◆ **Prompt**:
Convert every line of the records below into a JSON list of strings, one string per line, omitting blank lines and the pictures.

------ Stored data ------

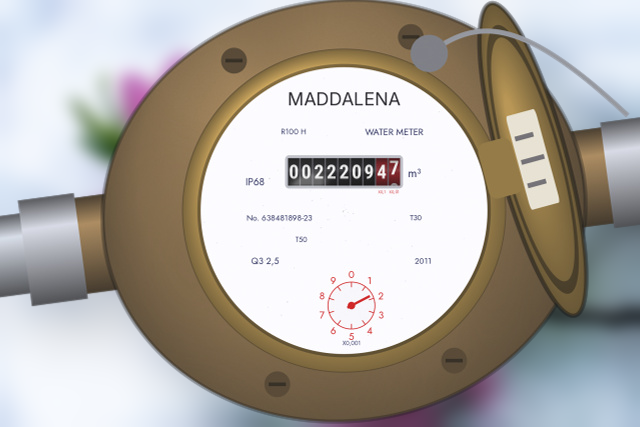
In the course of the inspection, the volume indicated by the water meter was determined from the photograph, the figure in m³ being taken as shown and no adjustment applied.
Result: 22209.471 m³
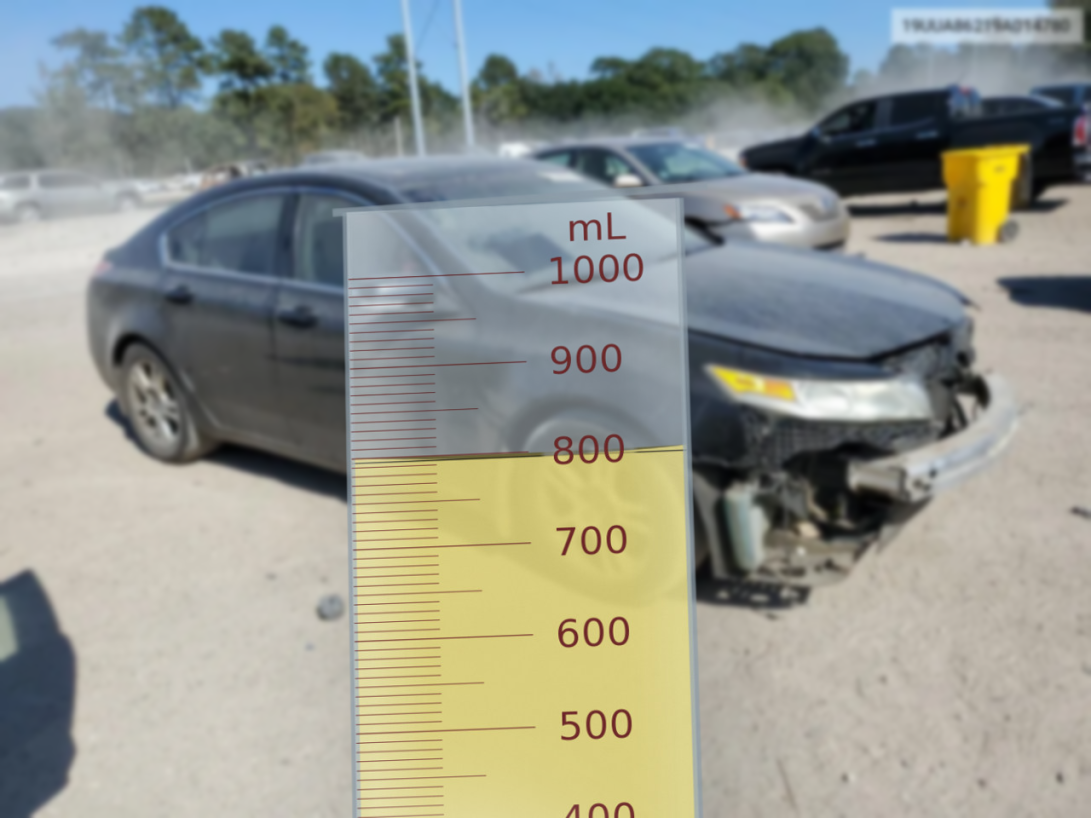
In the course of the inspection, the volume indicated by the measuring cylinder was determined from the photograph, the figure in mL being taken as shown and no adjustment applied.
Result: 795 mL
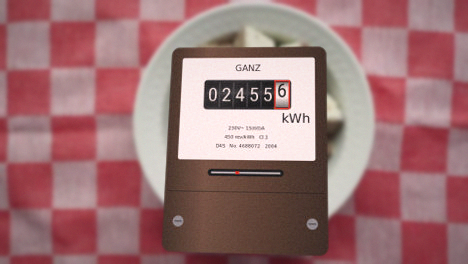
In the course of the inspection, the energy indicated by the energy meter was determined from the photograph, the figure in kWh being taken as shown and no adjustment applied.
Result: 2455.6 kWh
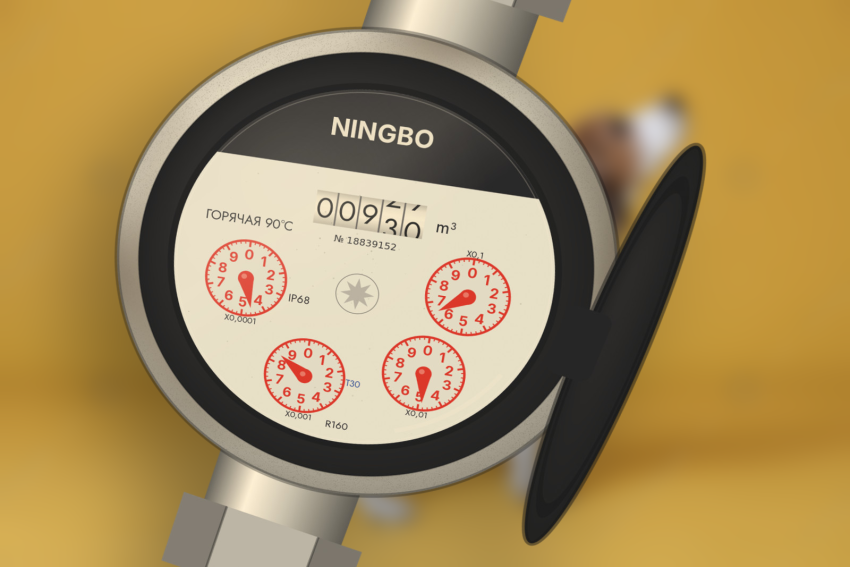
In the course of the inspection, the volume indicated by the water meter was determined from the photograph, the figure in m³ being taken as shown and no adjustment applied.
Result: 929.6484 m³
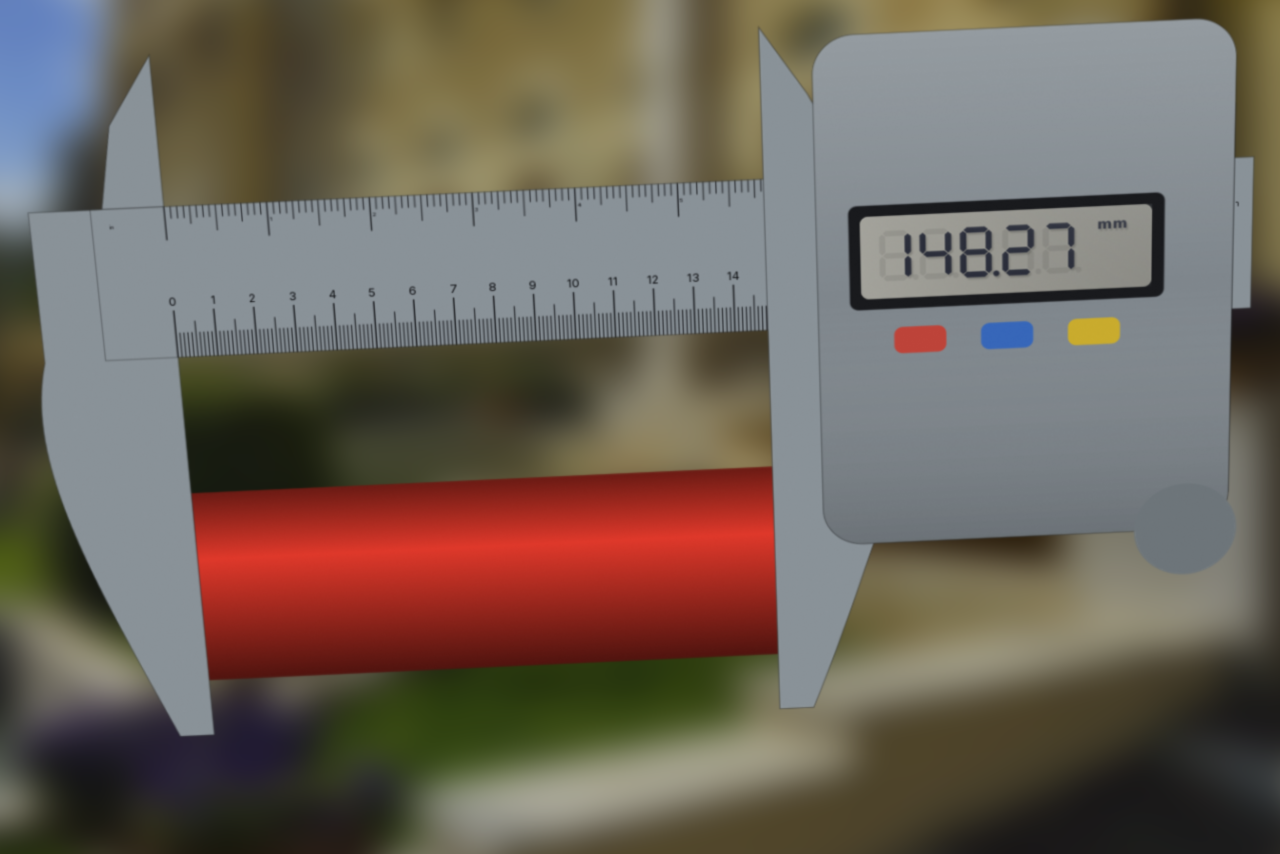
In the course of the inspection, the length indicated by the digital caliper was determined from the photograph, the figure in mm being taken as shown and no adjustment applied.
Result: 148.27 mm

------

◆ **Response to this task**:
[
  "In the course of the inspection, the volume indicated by the water meter was determined from the photograph, the figure in m³ being taken as shown and no adjustment applied.",
  "Result: 22209.471 m³",
  "In the course of the inspection, the volume indicated by the measuring cylinder was determined from the photograph, the figure in mL being taken as shown and no adjustment applied.",
  "Result: 795 mL",
  "In the course of the inspection, the energy indicated by the energy meter was determined from the photograph, the figure in kWh being taken as shown and no adjustment applied.",
  "Result: 2455.6 kWh",
  "In the course of the inspection, the volume indicated by the water meter was determined from the photograph, the figure in m³ being taken as shown and no adjustment applied.",
  "Result: 929.6484 m³",
  "In the course of the inspection, the length indicated by the digital caliper was determined from the photograph, the figure in mm being taken as shown and no adjustment applied.",
  "Result: 148.27 mm"
]